Text segment:
* * * *

Open Access Open Badges Research article

Host sequence motifs shared by HIV predict response to antiretroviral therapy

William Dampier1, Perry Evans2, Lyle Ungar2 and Aydin Tozeren1*

Author affiliations

1 Center for Integrated Bioinformatics, Drexel University, Bossone Research Center 711, 3120 Market Street, Philadelphia, PA 19104, USA

2 Genomics and Computational Biology and Department of Computer and Information Science, University of Pennsylvania, Levine Hall, 3330 Walnut Street, Philadelphia, PA 19104, USA

For all author emails, please log on.

Citation and License

BMC Medical Genomics 2009, 2:47  doi:10.1186/1755-8794-2-47

Published: 23 July 2009



The HIV viral genome mutates at a high rate and poses a significant long term health risk even in the presence of combination antiretroviral therapy. Current methods for predicting a patient's response to therapy rely on site-directed mutagenesis experiments and in vitro resistance assays. In this bioinformatics study we treat response to antiretroviral therapy as a two-body problem: response to therapy is considered to be a function of both the host and pathogen proteomes. We set out to identify potential responders based on the presence or absence of host protein and DNA motifs on the HIV proteome.


An alignment of thousands of HIV-1 sequences attested to extensive variation in nucleotide sequence but also showed conservation of eukaryotic short linear motifs on the protein coding regions. The reduction in viral load of patients in the Stanford HIV Drug Resistance Database exhibited a bimodal distribution after 24 weeks of antiretroviral therapy, with 2,000 copies/ml cutoff. Similarly, patients allocated into responder/non-responder categories based on consistent viral load reduction during a 24 week period showed clear separation. In both cases of phenotype identification, a set of features composed of short linear motifs in the reverse transcriptase region of HIV sequence accurately predicted a patient's response to therapy. Motifs that overlap resistance sites were highly predictive of responder identification in single drug regimens but these features lost importance in defining responders in multi-drug therapies.


HIV sequence mutates in a way that preferentially preserves peptide sequence motifs that are also found in the human proteome. The presence and absence of such motifs at specific regions of the HIV sequence is highly predictive of response to therapy. Some of these predictive motifs overlap with known HIV-1 resistance sites. These motifs are well established in bioinformatics databases and hence do not require identification via in vitro mutation experiments.

* * * *

Entries provided:
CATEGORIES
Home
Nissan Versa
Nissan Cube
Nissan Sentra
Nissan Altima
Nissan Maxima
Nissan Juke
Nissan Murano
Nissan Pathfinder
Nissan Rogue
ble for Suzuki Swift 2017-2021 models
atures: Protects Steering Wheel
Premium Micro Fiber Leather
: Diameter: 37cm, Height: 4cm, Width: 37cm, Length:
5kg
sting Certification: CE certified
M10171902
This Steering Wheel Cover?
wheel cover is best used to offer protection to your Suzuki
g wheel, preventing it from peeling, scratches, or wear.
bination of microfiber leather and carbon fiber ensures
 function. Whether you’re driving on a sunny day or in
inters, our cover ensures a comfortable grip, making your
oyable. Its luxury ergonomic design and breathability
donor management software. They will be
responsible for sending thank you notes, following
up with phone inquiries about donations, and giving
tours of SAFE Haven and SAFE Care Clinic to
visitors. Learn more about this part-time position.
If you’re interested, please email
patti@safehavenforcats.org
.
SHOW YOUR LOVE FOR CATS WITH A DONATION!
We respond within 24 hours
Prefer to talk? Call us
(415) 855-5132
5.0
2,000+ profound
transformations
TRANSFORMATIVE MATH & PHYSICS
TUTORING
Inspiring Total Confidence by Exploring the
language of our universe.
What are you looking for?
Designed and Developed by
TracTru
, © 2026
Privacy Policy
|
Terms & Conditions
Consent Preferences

* * * *

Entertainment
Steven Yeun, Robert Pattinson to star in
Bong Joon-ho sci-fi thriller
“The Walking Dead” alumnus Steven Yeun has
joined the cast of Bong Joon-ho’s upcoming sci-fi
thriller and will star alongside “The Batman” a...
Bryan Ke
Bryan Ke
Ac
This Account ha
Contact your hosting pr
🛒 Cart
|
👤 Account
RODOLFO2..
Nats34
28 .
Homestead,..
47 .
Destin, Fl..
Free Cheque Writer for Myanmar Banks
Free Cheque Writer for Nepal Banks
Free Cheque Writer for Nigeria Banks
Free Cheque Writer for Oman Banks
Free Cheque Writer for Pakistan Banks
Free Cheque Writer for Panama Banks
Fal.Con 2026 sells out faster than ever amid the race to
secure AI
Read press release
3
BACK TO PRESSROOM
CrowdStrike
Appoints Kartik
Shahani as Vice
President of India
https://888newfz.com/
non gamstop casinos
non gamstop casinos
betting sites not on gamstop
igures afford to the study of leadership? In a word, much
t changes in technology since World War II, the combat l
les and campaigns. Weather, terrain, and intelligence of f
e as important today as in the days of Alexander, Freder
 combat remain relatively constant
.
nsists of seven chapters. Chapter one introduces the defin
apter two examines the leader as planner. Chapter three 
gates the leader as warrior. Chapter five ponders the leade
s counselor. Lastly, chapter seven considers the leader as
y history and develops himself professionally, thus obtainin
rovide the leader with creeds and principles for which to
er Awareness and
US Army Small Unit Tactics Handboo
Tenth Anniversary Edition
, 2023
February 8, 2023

* * * *

Instructions to follow: Reproduce verbatim the passage of the HIV motif article between "Author affiliations" and "please log on.", inclusive. The items play no part in this exercise.

Solution to this exercise:
Author affiliations

1 Center for Integrated Bioinformatics, Drexel University, Bossone Research Center 711, 3120 Market Street, Philadelphia, PA 19104, USA

2 Genomics and Computational Biology and Department of Computer and Information Science, University of Pennsylvania, Levine Hall, 3330 Walnut Street, Philadelphia, PA 19104, USA

For all author emails, please log on.